Source passage ::
•••••
HawkEye 360 unveils new RFIQ product

On September 21, Herndon, VA-based HawkEye 360 Inc. announced its RFIQ product which introduces flexible spectrum collection options. Customers can use RFIQ unprocessed in-phase and quadrature (I/Q) data to analyze signal characteristics or survey RF activity over large regions of the Earth. HawkEye 360 collects the broadest range of RF frequencies among commercial RF sensing satellite operators, with coverage as low as 70 MHz and as high as 18 GHz.

“Our RFIQ product, combined with new collection modes and commercially available analytics tools, unlocks valuable insights into the RF spectrum across a country-wide footprint, giving our customers the ability to analyze a wide range of signals important to their mission,” said Alex Fox, chief growth officer for HawkEye 360. “RFIQ provides the ultimate flexibility and insight into RF activities that our customers around the world require.”
•••••
Dataset excerpts ::
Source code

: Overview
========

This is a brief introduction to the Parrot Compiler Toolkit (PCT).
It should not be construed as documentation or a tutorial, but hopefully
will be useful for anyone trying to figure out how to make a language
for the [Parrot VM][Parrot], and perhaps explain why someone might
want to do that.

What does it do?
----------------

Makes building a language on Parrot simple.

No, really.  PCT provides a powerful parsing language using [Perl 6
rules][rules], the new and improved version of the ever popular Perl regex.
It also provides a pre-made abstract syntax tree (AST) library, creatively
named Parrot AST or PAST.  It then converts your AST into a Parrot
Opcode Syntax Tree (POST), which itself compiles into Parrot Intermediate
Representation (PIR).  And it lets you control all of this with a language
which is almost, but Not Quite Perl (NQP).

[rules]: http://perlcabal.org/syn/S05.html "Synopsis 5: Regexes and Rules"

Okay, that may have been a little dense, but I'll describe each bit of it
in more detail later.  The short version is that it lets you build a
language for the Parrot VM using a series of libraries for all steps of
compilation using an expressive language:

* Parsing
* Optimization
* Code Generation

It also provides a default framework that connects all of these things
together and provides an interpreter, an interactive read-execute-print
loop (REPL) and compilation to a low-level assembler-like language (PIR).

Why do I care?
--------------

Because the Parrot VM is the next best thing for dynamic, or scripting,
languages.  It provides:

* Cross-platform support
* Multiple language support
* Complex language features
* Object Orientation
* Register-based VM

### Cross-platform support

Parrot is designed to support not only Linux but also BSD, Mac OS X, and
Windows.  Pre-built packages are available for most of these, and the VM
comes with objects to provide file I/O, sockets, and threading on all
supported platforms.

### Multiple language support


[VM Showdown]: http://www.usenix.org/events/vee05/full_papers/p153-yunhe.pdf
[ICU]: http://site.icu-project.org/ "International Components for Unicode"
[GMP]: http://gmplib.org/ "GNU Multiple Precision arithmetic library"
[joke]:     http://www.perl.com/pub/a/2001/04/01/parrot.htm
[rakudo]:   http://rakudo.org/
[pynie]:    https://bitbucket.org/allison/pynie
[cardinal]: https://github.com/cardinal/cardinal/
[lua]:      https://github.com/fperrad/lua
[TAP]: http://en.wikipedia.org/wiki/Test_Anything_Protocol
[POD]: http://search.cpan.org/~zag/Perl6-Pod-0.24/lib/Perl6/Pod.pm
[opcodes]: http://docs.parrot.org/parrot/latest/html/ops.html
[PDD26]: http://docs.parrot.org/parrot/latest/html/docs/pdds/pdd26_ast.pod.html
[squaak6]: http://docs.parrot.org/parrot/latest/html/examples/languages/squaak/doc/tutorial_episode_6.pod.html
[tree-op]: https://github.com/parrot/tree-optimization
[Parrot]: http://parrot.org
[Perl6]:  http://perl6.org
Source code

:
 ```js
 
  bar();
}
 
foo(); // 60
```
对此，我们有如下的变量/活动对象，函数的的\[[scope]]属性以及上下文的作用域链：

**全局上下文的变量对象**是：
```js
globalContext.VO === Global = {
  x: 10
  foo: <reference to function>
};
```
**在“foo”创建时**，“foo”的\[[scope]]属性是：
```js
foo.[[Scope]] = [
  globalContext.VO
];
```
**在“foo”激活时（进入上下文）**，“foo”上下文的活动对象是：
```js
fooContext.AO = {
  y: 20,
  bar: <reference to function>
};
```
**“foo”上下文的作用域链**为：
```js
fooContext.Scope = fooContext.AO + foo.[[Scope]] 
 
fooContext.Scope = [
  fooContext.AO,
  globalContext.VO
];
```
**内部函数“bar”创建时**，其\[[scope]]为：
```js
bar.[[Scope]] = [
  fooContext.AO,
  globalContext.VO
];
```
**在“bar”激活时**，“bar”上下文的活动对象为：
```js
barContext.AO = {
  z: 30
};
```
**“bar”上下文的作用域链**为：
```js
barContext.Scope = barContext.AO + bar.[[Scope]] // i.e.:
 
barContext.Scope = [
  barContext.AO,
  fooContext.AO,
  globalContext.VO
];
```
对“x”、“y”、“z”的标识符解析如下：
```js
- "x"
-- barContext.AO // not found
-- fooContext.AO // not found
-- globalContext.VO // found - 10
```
•••••
Work request 1 ::
According to the HawkEye 360 RFIQ announcement, what is the lowest and highest RF frequency the company's coverage reaches?
Work request 2 ::
Pick up the HawkEye 360 RFIQ announcement after its final sentence and keep writing it.

Response box 1 ::
Its coverage goes as low as 70 MHz and as high as 18 GHz.

Response box 2 ::
With RFIQ, customers gain access to a detailed spectral data set that supplements other collection approaches and improves their understanding of spectrum activity in regions of interest. Customers can optimize collections for specific needs, such as detecting and geolocating known emitters or discovering new signals within a wider spectral bandwidth. HawkEye 360 can collect signals across the VHF, UHF, L, S, C, X, and Ku-Band frequencies.

RFIQ data is derived from HawkEye 360’s RF sensing constellation of satellites, which fly synchronously in clusters of three, enabling broad regional coverage and high geolocation accuracy. HawkEye 360 currently operates 21 satellites and is continuing to expand the constellation to address clients’ increasing demands for RF intelligence, with two more clusters expected to launch this Fall 2023 into a mid-latitude orbit.